Como en “El lavatorio de los pies”, el hecho transcurre en una casa con un patio interior y una galería. La casa se concibe como el decorado de un escenario, en el que los personajes entran por las puertas laterales para actuar. Jesús y el apóstol Tomás son los protagonistas de la representación, por eso, ocupan el centro y están insertos dentro de la forma de un triángulo, que tiene su ángulo superior en el pilar central de la galería. La mediatriz del triángulo es el centro de la circunferencia a la que está sujeta la figura del apóstol Tomás. Por encima un techo de madera con casetones cuadrados y, por debajo, un suelo de losas también cuadradas, estos dos elementos arquitectónicos están trazados desde las líneas de perspectiva, que tienen su punto de fuga en la cabeza de Cristo. El eje de simetría de la composición está en la llaga abierta del costado, donde el apóstol incrédulo, invitado por el gesto del brazo levantado del Resucitado, introduce dos dedos de su mano derecha. Estamos ante una de las mejores obras realizadas del retablo, ya que el artista se sirve de sus conocimientos técnicos, para que nuestra mirada se centre en el rostro del Resucitado, que sopla el Espíritu Santo, y en la llaga abierta del costado, a la que es invitado el apóstol a meter su mano.

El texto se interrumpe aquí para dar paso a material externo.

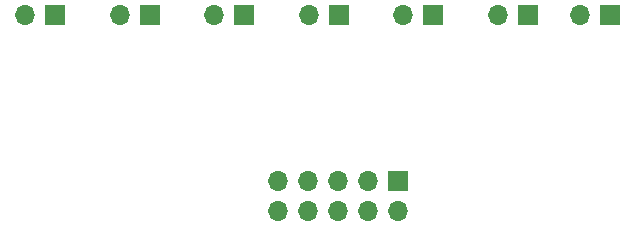
<source format=gbr>
%TF.GenerationSoftware,KiCad,Pcbnew,5.1.8*%
%TF.CreationDate,2021-02-12T19:11:50+01:00*%
%TF.ProjectId,breakout,62726561-6b6f-4757-942e-6b696361645f,rev?*%
%TF.SameCoordinates,Original*%
%TF.FileFunction,Soldermask,Bot*%
%TF.FilePolarity,Negative*%
%FSLAX46Y46*%
G04 Gerber Fmt 4.6, Leading zero omitted, Abs format (unit mm)*
G04 Created by KiCad (PCBNEW 5.1.8) date 2021-02-12 19:11:50*
%MOMM*%
%LPD*%
G01*
G04 APERTURE LIST*
%ADD10O,1.700000X1.700000*%
%ADD11R,1.700000X1.700000*%
G04 APERTURE END LIST*
D10*
%TO.C,J4*%
X173460000Y-62000000D03*
D11*
X176000000Y-62000000D03*
%TD*%
D10*
%TO.C,J7*%
X133460000Y-62000000D03*
D11*
X136000000Y-62000000D03*
%TD*%
D10*
%TO.C,J3*%
X149460000Y-62000000D03*
D11*
X152000000Y-62000000D03*
%TD*%
D10*
%TO.C,J2*%
X165460000Y-62000000D03*
D11*
X168000000Y-62000000D03*
%TD*%
D10*
%TO.C,J6*%
X180460000Y-62000000D03*
D11*
X183000000Y-62000000D03*
%TD*%
D10*
%TO.C,J1*%
X157460000Y-62000000D03*
D11*
X160000000Y-62000000D03*
%TD*%
D10*
%TO.C,J5*%
X141460000Y-62000000D03*
D11*
X144000000Y-62000000D03*
%TD*%
%TO.C,J0*%
X165000000Y-76000000D03*
D10*
X165000000Y-78540000D03*
X162460000Y-76000000D03*
X162460000Y-78540000D03*
X159920000Y-76000000D03*
X159920000Y-78540000D03*
X157380000Y-76000000D03*
X157380000Y-78540000D03*
X154840000Y-76000000D03*
X154840000Y-78540000D03*
%TD*%
M02*

</source>
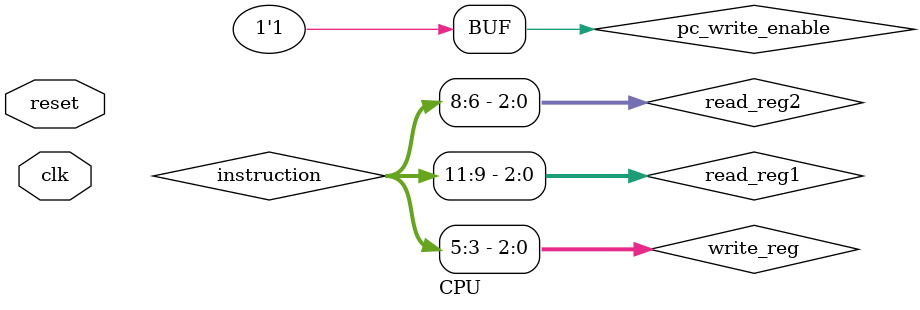
<source format=v>
`timescale 1ns / 1ps
module CPU (
    input wire clk,       // Clock signal
    input wire reset      // Reset signal
);

    // Program Counter signals
    wire [15:0] pc_out;
    wire [15:0] pc_next;
    wire pc_write_enable = 1;

    // Instruction Memory signals
    wire [15:0] instruction;

    // Control Unit signals
    wire regWrite;
    wire memRead;
    wire memWrite;
    wire [1:0] aluOp;
    wire jump;

    // Register File signals
    wire [2:0] read_reg1 = instruction[11:9];
    wire [2:0] read_reg2 = instruction[8:6];
    wire [2:0] write_reg = instruction[5:3];
    wire [15:0] read_data1;
    wire [15:0] read_data2;
    wire [15:0] write_data;

    // ALU signals
    wire [15:0] alu_result;
    wire zero_flag;

    // Data Memory signals
    wire [15:0] data_memory_out;

    // Instantiate Program Counter
    ProgramCounter PC (
        .clk(clk),
        .reset(reset),
        .pc_in(pc_next),
        .pc_write_enable(pc_write_enable),
        .pc_out(pc_out)
    );

    // Instantiate Instruction Memory
    InstructionMemory IM (
        .address(pc_out),
        .instruction(instruction)
    );

    // Instantiate Control Unit
    ControlUnit CU (
        .opcode(instruction[15:12]),
        .regWrite(regWrite),
        .memRead(memRead),
        .memWrite(memWrite),
        .aluOp(aluOp),
        .jump(jump)
    );

    // Instantiate Register File
    RegisterFile RF (
        .clk(clk),
        .read_reg1(read_reg1),
        .read_reg2(read_reg2),
        .write_reg(write_reg),
        .write_data(write_data),
        .reg_write(regWrite),
        .read_data1(read_data1),
        .read_data2(read_data2)
    );

    // Instantiate ALU
    ALU alu (
        .A(read_data1),
        .B(read_data2),
        .ALUOp(aluOp),
        .Result(alu_result),
        .Zero(zero_flag)
    );

    // Instantiate Data Memory
    DataMemory DM (
        .address(alu_result[7:0]), // Use lower 8 bits for memory address
        .writeData(read_data2),    // Write data comes from read_data2
        .memRead(memRead),
        .memWrite(memWrite),
        .readData(data_memory_out)
    );

    // Mux for write_data (Data from ALU or Data Memory)
    assign write_data = memRead ? data_memory_out : alu_result;

    // Program Counter update logic
    assign pc_next = jump ? alu_result : (pc_out + 1);

endmodule

</source>
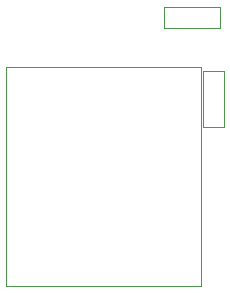
<source format=gbr>
%TF.GenerationSoftware,KiCad,Pcbnew,5.1.7-a382d34a8~87~ubuntu20.04.1*%
%TF.CreationDate,2021-02-22T15:40:43+01:00*%
%TF.ProjectId,smartyreader_ng_lora,736d6172-7479-4726-9561-6465725f6e67,rev?*%
%TF.SameCoordinates,Original*%
%TF.FileFunction,Other,User*%
%FSLAX46Y46*%
G04 Gerber Fmt 4.6, Leading zero omitted, Abs format (unit mm)*
G04 Created by KiCad (PCBNEW 5.1.7-a382d34a8~87~ubuntu20.04.1) date 2021-02-22 15:40:43*
%MOMM*%
%LPD*%
G01*
G04 APERTURE LIST*
%ADD10C,0.050000*%
G04 APERTURE END LIST*
D10*
%TO.C,U1*%
X144060000Y-128376000D02*
X144060000Y-109876000D01*
X144060000Y-109876000D02*
X127560000Y-109876000D01*
X127560000Y-128376000D02*
X127560000Y-109876000D01*
X127560000Y-128376000D02*
X144060000Y-128376000D01*
%TO.C,JP2*%
X144261000Y-110219000D02*
X144261000Y-114919000D01*
X144261000Y-110219000D02*
X146061000Y-110219000D01*
X146061000Y-114919000D02*
X144261000Y-114919000D01*
X146061000Y-114919000D02*
X146061000Y-110219000D01*
%TO.C,JP1*%
X140986000Y-106564000D02*
X145686000Y-106564000D01*
X140986000Y-106564000D02*
X140986000Y-104764000D01*
X145686000Y-104764000D02*
X145686000Y-106564000D01*
X145686000Y-104764000D02*
X140986000Y-104764000D01*
%TD*%
M02*

</source>
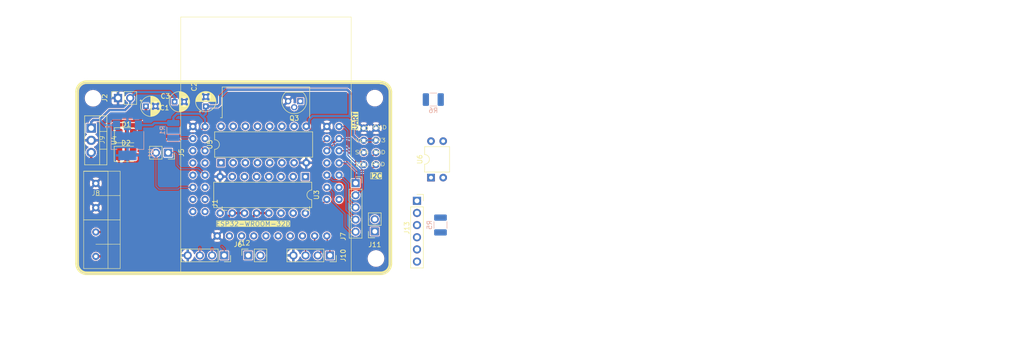
<source format=kicad_pcb>
(kicad_pcb
	(version 20240108)
	(generator "pcbnew")
	(generator_version "8.0")
	(general
		(thickness 1.6)
		(legacy_teardrops no)
	)
	(paper "A4")
	(layers
		(0 "F.Cu" signal)
		(31 "B.Cu" signal)
		(32 "B.Adhes" user "B.Adhesive")
		(33 "F.Adhes" user "F.Adhesive")
		(34 "B.Paste" user)
		(35 "F.Paste" user)
		(36 "B.SilkS" user "B.Silkscreen")
		(37 "F.SilkS" user "F.Silkscreen")
		(38 "B.Mask" user)
		(39 "F.Mask" user)
		(40 "Dwgs.User" user "User.Drawings")
		(41 "Cmts.User" user "User.Comments")
		(42 "Eco1.User" user "User.Eco1")
		(43 "Eco2.User" user "User.Eco2")
		(44 "Edge.Cuts" user)
		(45 "Margin" user)
		(46 "B.CrtYd" user "B.Courtyard")
		(47 "F.CrtYd" user "F.Courtyard")
		(48 "B.Fab" user)
		(49 "F.Fab" user)
		(50 "User.1" user)
		(51 "User.2" user)
		(52 "User.3" user)
		(53 "User.4" user)
		(54 "User.5" user)
		(55 "User.6" user)
		(56 "User.7" user)
		(57 "User.8" user)
		(58 "User.9" user)
	)
	(setup
		(pad_to_mask_clearance 0)
		(allow_soldermask_bridges_in_footprints no)
		(aux_axis_origin 80 80)
		(grid_origin 109 59.25)
		(pcbplotparams
			(layerselection 0x00010fc_ffffffff)
			(plot_on_all_layers_selection 0x0000000_00000000)
			(disableapertmacros no)
			(usegerberextensions no)
			(usegerberattributes yes)
			(usegerberadvancedattributes yes)
			(creategerberjobfile yes)
			(dashed_line_dash_ratio 12.000000)
			(dashed_line_gap_ratio 3.000000)
			(svgprecision 4)
			(plotframeref no)
			(viasonmask no)
			(mode 1)
			(useauxorigin no)
			(hpglpennumber 1)
			(hpglpenspeed 20)
			(hpglpendiameter 15.000000)
			(pdf_front_fp_property_popups yes)
			(pdf_back_fp_property_popups yes)
			(dxfpolygonmode yes)
			(dxfimperialunits yes)
			(dxfusepcbnewfont yes)
			(psnegative no)
			(psa4output no)
			(plotreference yes)
			(plotvalue yes)
			(plotfptext yes)
			(plotinvisibletext no)
			(sketchpadsonfab no)
			(subtractmaskfromsilk no)
			(outputformat 1)
			(mirror no)
			(drillshape 1)
			(scaleselection 1)
			(outputdirectory "")
		)
	)
	(net 0 "")
	(net 1 "GND")
	(net 2 "+3V3")
	(net 3 "+5V")
	(net 4 "/RXD")
	(net 5 "/TXD")
	(net 6 "/SDA")
	(net 7 "/OUT2")
	(net 8 "/OUT3")
	(net 9 "/SCL")
	(net 10 "/OUT1")
	(net 11 "/EN")
	(net 12 "/SOURCE2")
	(net 13 "/SOURCE1")
	(net 14 "/SOURCE3")
	(net 15 "/VDC")
	(net 16 "/DAC1")
	(net 17 "/DAC2")
	(net 18 "/GPIO13")
	(net 19 "/GPIO19")
	(net 20 "/GPIO17")
	(net 21 "/GPIO5")
	(net 22 "/GPIO18")
	(net 23 "/GPIO36")
	(net 24 "/ADC2_CH3")
	(net 25 "/GPIO32")
	(net 26 "/GPIO34")
	(net 27 "/SD_DATA1")
	(net 28 "/SD_DATA2")
	(net 29 "/SD_CLK")
	(net 30 "/SD_CMD")
	(net 31 "/SD_DATA3")
	(net 32 "/ADC2_CH0")
	(net 33 "/GPIO23")
	(net 34 "/SD_DATA0")
	(net 35 "/GPIO27")
	(net 36 "/ADC2_CH2")
	(net 37 "/BOOT")
	(net 38 "/V1-")
	(net 39 "/V1+")
	(net 40 "/GPIO39")
	(net 41 "/DTR")
	(net 42 "/RTS")
	(net 43 "/OUT4")
	(net 44 "/SOURCE4")
	(net 45 "/OUT5")
	(net 46 "/SOURCE5")
	(net 47 "unconnected-(U5-~{OE}-Pad13)")
	(net 48 "unconnected-(U5-RCLK-Pad12)")
	(net 49 "unconnected-(U5-QH'-Pad9)")
	(net 50 "unconnected-(U5-~{SRCLR}-Pad10)")
	(net 51 "unconnected-(U5-SER-Pad14)")
	(net 52 "unconnected-(U5-SRCLK-Pad11)")
	(net 53 "Net-(D3-A)")
	(net 54 "Net-(Q3-B)")
	(net 55 "Net-(R5-Pad1)")
	(net 56 "Net-(R6-Pad2)")
	(net 57 "/I1")
	(net 58 "unconnected-(U5-QA-Pad15)")
	(net 59 "/I3")
	(net 60 "/I6")
	(net 61 "/I7")
	(net 62 "/I5")
	(net 63 "unconnected-(U3-O1-Pad16)")
	(net 64 "unconnected-(U3-O2-Pad15)")
	(net 65 "unconnected-(U3-O3-Pad14)")
	(net 66 "unconnected-(U3-I1-Pad1)")
	(footprint "Capacitor_THT:CP_Radial_D4.0mm_P2.00mm" (layer "F.Cu") (at 106.75 44.9726 90))
	(footprint "Connector_PinSocket_2.54mm:PinSocket_1x02_P2.54mm_Vertical" (layer "F.Cu") (at 142 71.09 180))
	(footprint "LED_SMD:LED_1210_3225Metric_Pad1.42x2.65mm_HandSolder" (layer "F.Cu") (at 90.1125 54.9))
	(footprint "Alexander Footprints Library:ESP32-WROOM-Adapter-Socket-2" (layer "F.Cu") (at 119.3 56.79))
	(footprint "MountingHole:MountingHole_3mm" (layer "F.Cu") (at 142 43.25))
	(footprint "MountingHole:MountingHole_3mm" (layer "F.Cu") (at 83.25 43.28))
	(footprint "Package_DIP:DIP-16_W7.62mm" (layer "F.Cu") (at 127.52 59.65 -90))
	(footprint "Alexander Footprints Library:Conn_Terminal_5mm" (layer "F.Cu") (at 83.82 53.44))
	(footprint "Package_DIP:DIP-16_W7.62mm" (layer "F.Cu") (at 109.925 56.75 90))
	(footprint "Connector_PinSocket_2.54mm:PinSocket_1x05_P2.54mm_Vertical" (layer "F.Cu") (at 138 61))
	(footprint "Connector_PinSocket_2.54mm:PinSocket_1x02_P2.54mm_Vertical" (layer "F.Cu") (at 88.45 43.22 90))
	(footprint "Connector_PinSocket_2.54mm:PinSocket_1x02_P2.54mm_Vertical" (layer "F.Cu") (at 115.6 76.1 90))
	(footprint "Connector_PinSocket_2.54mm:PinSocket_1x04_P2.54mm_Vertical" (layer "F.Cu") (at 110.6 76.1 -90))
	(footprint "Connector_PinSocket_2.54mm:PinSocket_1x04_P2.54mm_Vertical" (layer "F.Cu") (at 132.64 76.1 -90))
	(footprint "Capacitor_THT:CP_Radial_D4.0mm_P2.00mm" (layer "F.Cu") (at 94.267401 44.948))
	(footprint "Connector_PinSocket_2.54mm:PinSocket_1x02_P2.54mm_Vertical" (layer "F.Cu") (at 98.9 54.65 -90))
	(footprint "Alexander Footprints Library:Conn_UART" (layer "F.Cu") (at 139.7 41.9))
	(footprint "Capacitor_THT:CP_Radial_D4.0mm_P2.00mm" (layer "F.Cu") (at 100.25 44))
	(footprint "Package_DIP:DIP-4_W7.62mm" (layer "F.Cu") (at 153.725 59.85 90))
	(footprint "Alexander Footprints Library:LD1117" (layer "F.Cu") (at 82.855 49.52 -90))
	(footprint "Alexander Footprints Library:Conn_I2C" (layer "F.Cu") (at 142.24 41.9))
	(footprint "LED_SMD:LED_1210_3225Metric_Pad1.42x2.65mm_HandSolder" (layer "F.Cu") (at 90.16 51))
	(footprint "MountingHole:MountingHole_3mm" (layer "F.Cu") (at 142.25 76.75))
	(footprint "Connector_PinSocket_2.54mm:PinSocket_1x06_P2.54mm_Vertical" (layer "F.Cu") (at 150.8 64.69))
	(footprint "Alexander Footprints Library:Conn_Terminal_5mm" (layer "F.Cu") (at 83.82 63.6))
	(footprint "Package_TO_SOT_THT:TO-92" (layer "F.Cu") (at 126.47 43.89 180))
	(footprint "Resistor_SMD:R_1210_3225Metric_Pad1.30x2.65mm_HandSolder" (layer "B.Cu") (at 100 50 -90))
	(footprint "Resistor_SMD:R_1210_3225Metric_Pad1.30x2.65mm_HandSolder"
		(layer "B.Cu")
		(uuid "90e3bd56-78cc-4122-9649-95b6c6f4dd1f")
		(at 155.7 69.75 -90)
		(descr "Resistor SMD 1210 (3225 Metric), square (rectangular) end terminal, IPC_7351 nominal with
... [457841 chars truncated]
</source>
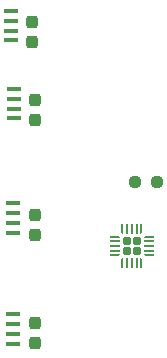
<source format=gbr>
%TF.GenerationSoftware,KiCad,Pcbnew,7.0.1*%
%TF.CreationDate,2024-01-19T17:32:14-06:00*%
%TF.ProjectId,Techno Buffalo,54656368-6e6f-4204-9275-6666616c6f2e,rev?*%
%TF.SameCoordinates,Original*%
%TF.FileFunction,Paste,Top*%
%TF.FilePolarity,Positive*%
%FSLAX46Y46*%
G04 Gerber Fmt 4.6, Leading zero omitted, Abs format (unit mm)*
G04 Created by KiCad (PCBNEW 7.0.1) date 2024-01-19 17:32:14*
%MOMM*%
%LPD*%
G01*
G04 APERTURE LIST*
G04 Aperture macros list*
%AMRoundRect*
0 Rectangle with rounded corners*
0 $1 Rounding radius*
0 $2 $3 $4 $5 $6 $7 $8 $9 X,Y pos of 4 corners*
0 Add a 4 corners polygon primitive as box body*
4,1,4,$2,$3,$4,$5,$6,$7,$8,$9,$2,$3,0*
0 Add four circle primitives for the rounded corners*
1,1,$1+$1,$2,$3*
1,1,$1+$1,$4,$5*
1,1,$1+$1,$6,$7*
1,1,$1+$1,$8,$9*
0 Add four rect primitives between the rounded corners*
20,1,$1+$1,$2,$3,$4,$5,0*
20,1,$1+$1,$4,$5,$6,$7,0*
20,1,$1+$1,$6,$7,$8,$9,0*
20,1,$1+$1,$8,$9,$2,$3,0*%
%AMFreePoly0*
4,1,14,0.334644,0.085355,0.385355,0.034644,0.400000,-0.000711,0.400000,-0.050000,0.385355,-0.085355,0.350000,-0.100000,-0.350000,-0.100000,-0.385355,-0.085355,-0.400000,-0.050000,-0.400000,0.050000,-0.385355,0.085355,-0.350000,0.100000,0.299289,0.100000,0.334644,0.085355,0.334644,0.085355,$1*%
%AMFreePoly1*
4,1,14,0.385355,0.085355,0.400000,0.050000,0.400000,0.000711,0.385355,-0.034644,0.334644,-0.085355,0.299289,-0.100000,-0.350000,-0.100000,-0.385355,-0.085355,-0.400000,-0.050000,-0.400000,0.050000,-0.385355,0.085355,-0.350000,0.100000,0.350000,0.100000,0.385355,0.085355,0.385355,0.085355,$1*%
%AMFreePoly2*
4,1,14,0.085355,0.385355,0.100000,0.350000,0.100000,-0.350000,0.085355,-0.385355,0.050000,-0.400000,-0.050000,-0.400000,-0.085355,-0.385355,-0.100000,-0.350000,-0.100000,0.299289,-0.085355,0.334644,-0.034644,0.385355,0.000711,0.400000,0.050000,0.400000,0.085355,0.385355,0.085355,0.385355,$1*%
%AMFreePoly3*
4,1,14,0.034644,0.385355,0.085355,0.334644,0.100000,0.299289,0.100000,-0.350000,0.085355,-0.385355,0.050000,-0.400000,-0.050000,-0.400000,-0.085355,-0.385355,-0.100000,-0.350000,-0.100000,0.350000,-0.085355,0.385355,-0.050000,0.400000,-0.000711,0.400000,0.034644,0.385355,0.034644,0.385355,$1*%
%AMFreePoly4*
4,1,14,0.385355,0.085355,0.400000,0.050000,0.400000,-0.050000,0.385355,-0.085355,0.350000,-0.100000,-0.299289,-0.100000,-0.334644,-0.085354,-0.385355,-0.034644,-0.400000,0.000711,-0.400000,0.050000,-0.385355,0.085355,-0.350000,0.100000,0.350000,0.100000,0.385355,0.085355,0.385355,0.085355,$1*%
%AMFreePoly5*
4,1,14,0.385355,0.085355,0.400000,0.050000,0.400000,-0.050000,0.385355,-0.085355,0.350000,-0.100000,-0.350000,-0.100000,-0.385355,-0.085355,-0.400000,-0.050000,-0.400000,-0.000711,-0.385355,0.034644,-0.334643,0.085355,-0.299289,0.100000,0.350000,0.100000,0.385355,0.085355,0.385355,0.085355,$1*%
%AMFreePoly6*
4,1,14,0.085355,0.385355,0.100000,0.350000,0.100000,-0.299289,0.085355,-0.334644,0.034644,-0.385355,-0.000711,-0.400000,-0.050000,-0.400000,-0.085355,-0.385355,-0.100000,-0.350000,-0.100000,0.350000,-0.085355,0.385355,-0.050000,0.400000,0.050000,0.400000,0.085355,0.385355,0.085355,0.385355,$1*%
%AMFreePoly7*
4,1,14,0.085355,0.385355,0.100000,0.350000,0.100000,-0.350000,0.085355,-0.385355,0.050000,-0.400000,0.000711,-0.400000,-0.034644,-0.385355,-0.085355,-0.334644,-0.100000,-0.299289,-0.100000,0.350000,-0.085355,0.385355,-0.050000,0.400000,0.050000,0.400000,0.085355,0.385355,0.085355,0.385355,$1*%
G04 Aperture macros list end*
%ADD10RoundRect,0.237500X-0.250000X-0.237500X0.250000X-0.237500X0.250000X0.237500X-0.250000X0.237500X0*%
%ADD11RoundRect,0.237500X0.237500X-0.300000X0.237500X0.300000X-0.237500X0.300000X-0.237500X-0.300000X0*%
%ADD12R,1.200000X0.450000*%
%ADD13RoundRect,0.172500X-0.172500X-0.172500X0.172500X-0.172500X0.172500X0.172500X-0.172500X0.172500X0*%
%ADD14FreePoly0,0.000000*%
%ADD15RoundRect,0.050000X-0.350000X-0.050000X0.350000X-0.050000X0.350000X0.050000X-0.350000X0.050000X0*%
%ADD16FreePoly1,0.000000*%
%ADD17FreePoly2,0.000000*%
%ADD18RoundRect,0.050000X-0.050000X-0.350000X0.050000X-0.350000X0.050000X0.350000X-0.050000X0.350000X0*%
%ADD19FreePoly3,0.000000*%
%ADD20FreePoly4,0.000000*%
%ADD21FreePoly5,0.000000*%
%ADD22FreePoly6,0.000000*%
%ADD23FreePoly7,0.000000*%
G04 APERTURE END LIST*
D10*
%TO.C,R1*%
X105783500Y-115316000D03*
X107608500Y-115316000D03*
%TD*%
D11*
%TO.C,C2*%
X97282000Y-110082500D03*
X97282000Y-108357500D03*
%TD*%
D12*
%TO.C,D36*%
X95504000Y-109962000D03*
X95504000Y-109122000D03*
X95504000Y-108282000D03*
X95504000Y-107442000D03*
%TD*%
D11*
%TO.C,C3*%
X97282000Y-119835000D03*
X97282000Y-118110000D03*
%TD*%
%TO.C,C4*%
X97282000Y-128979000D03*
X97282000Y-127254000D03*
%TD*%
D12*
%TO.C,D37*%
X95416000Y-119624000D03*
X95416000Y-118784000D03*
X95416000Y-117944000D03*
X95416000Y-117104000D03*
%TD*%
%TO.C,D38*%
X95416000Y-129022000D03*
X95416000Y-128182000D03*
X95416000Y-127342000D03*
X95416000Y-126502000D03*
%TD*%
D11*
%TO.C,C1*%
X97028000Y-103478500D03*
X97028000Y-101753500D03*
%TD*%
D12*
%TO.C,D35*%
X95250000Y-103358000D03*
X95250000Y-102518000D03*
X95250000Y-101678000D03*
X95250000Y-100838000D03*
%TD*%
D13*
%TO.C,U1*%
X105059000Y-120333000D03*
X105059000Y-121183000D03*
X105909000Y-120333000D03*
X105909000Y-121183000D03*
D14*
X104034000Y-119958000D03*
D15*
X104034000Y-120358000D03*
X104034000Y-120758000D03*
X104034000Y-121158000D03*
D16*
X104034000Y-121558000D03*
D17*
X104684000Y-122208000D03*
D18*
X105084000Y-122208000D03*
X105484000Y-122208000D03*
X105884000Y-122208000D03*
D19*
X106284000Y-122208000D03*
D20*
X106934000Y-121558000D03*
D15*
X106934000Y-121158000D03*
X106934000Y-120758000D03*
X106934000Y-120358000D03*
D21*
X106934000Y-119958000D03*
D22*
X106284000Y-119308000D03*
D18*
X105884000Y-119308000D03*
X105484000Y-119308000D03*
X105084000Y-119308000D03*
D23*
X104684000Y-119308000D03*
%TD*%
M02*

</source>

Nicolás Florentino recoge en imágenes todos los detalles descritos en el Evangelio en la primera aparición. Jesús se figura de mayor tamaño, con el cuerpo resplandeciente y cubierto con una capa blanca, ya que estamos delante el Señor Resucitado. La aparición sucede en el interior de una casa, donde se esconden los apóstoles por miedo a los judíos. Jesús se pone en medio de ellos y les saluda diciendo: “Paz a vosotros”. Les enseña las manos y el costado, para que sea reconocido por medio de las heridas ocasionadas por su crucifixión. Finalmente, entrega el gran don del Espíritu Santo, por eso, ladea su cabeza como hizo en la cruz: ·E inclinando la cabeza, entregó el espíritu” (Jn 19, 30). Sin embargo, también asistimos a la segunda aparición del Resucitado en aquella casa, ocho días después, el motivo es que el apóstol Tomás no estaba con los demás cuando vino Jesús, y no les creía, a no ser, como decía: “Si no veo en sus manos la señal de los clavos, si no meto el dedo en el agujero de los clavos y no meto en su costado, no lo creo” (Jn 20, 25). El Resucitado se vuelve a aparecer a todos de la misma manera, solo que ahora ofrece la llaga de su costado y su mano izquierda a Tomás, diciendo: “Trae tu dedo, aquí tienes mis manos; trae tu mano y métela en mi costado; y no seas incrédulo, sino creyente” (Jn 20, 27). La reacción de Tomás ante el Resucitado es una gran confesión de fe: “¡Señor mío y Dios mío!” (Jn 20, 28). Para expresar estas palabras tan profundas, el artista ha representado a Tomás con varios gestos: siguiendo la forma circular, se inclina ante quien es superior, proclamando que es su Dios y Señor; y abre la mano, aceptando la verdad de que Jesús ha sido resucitado por el Padre. Uno de los apóstoles del grupo de la izquierda, el que está más al fondo, mira hacia arriba corroborando la intervención divina en la resurrección de su Hijo.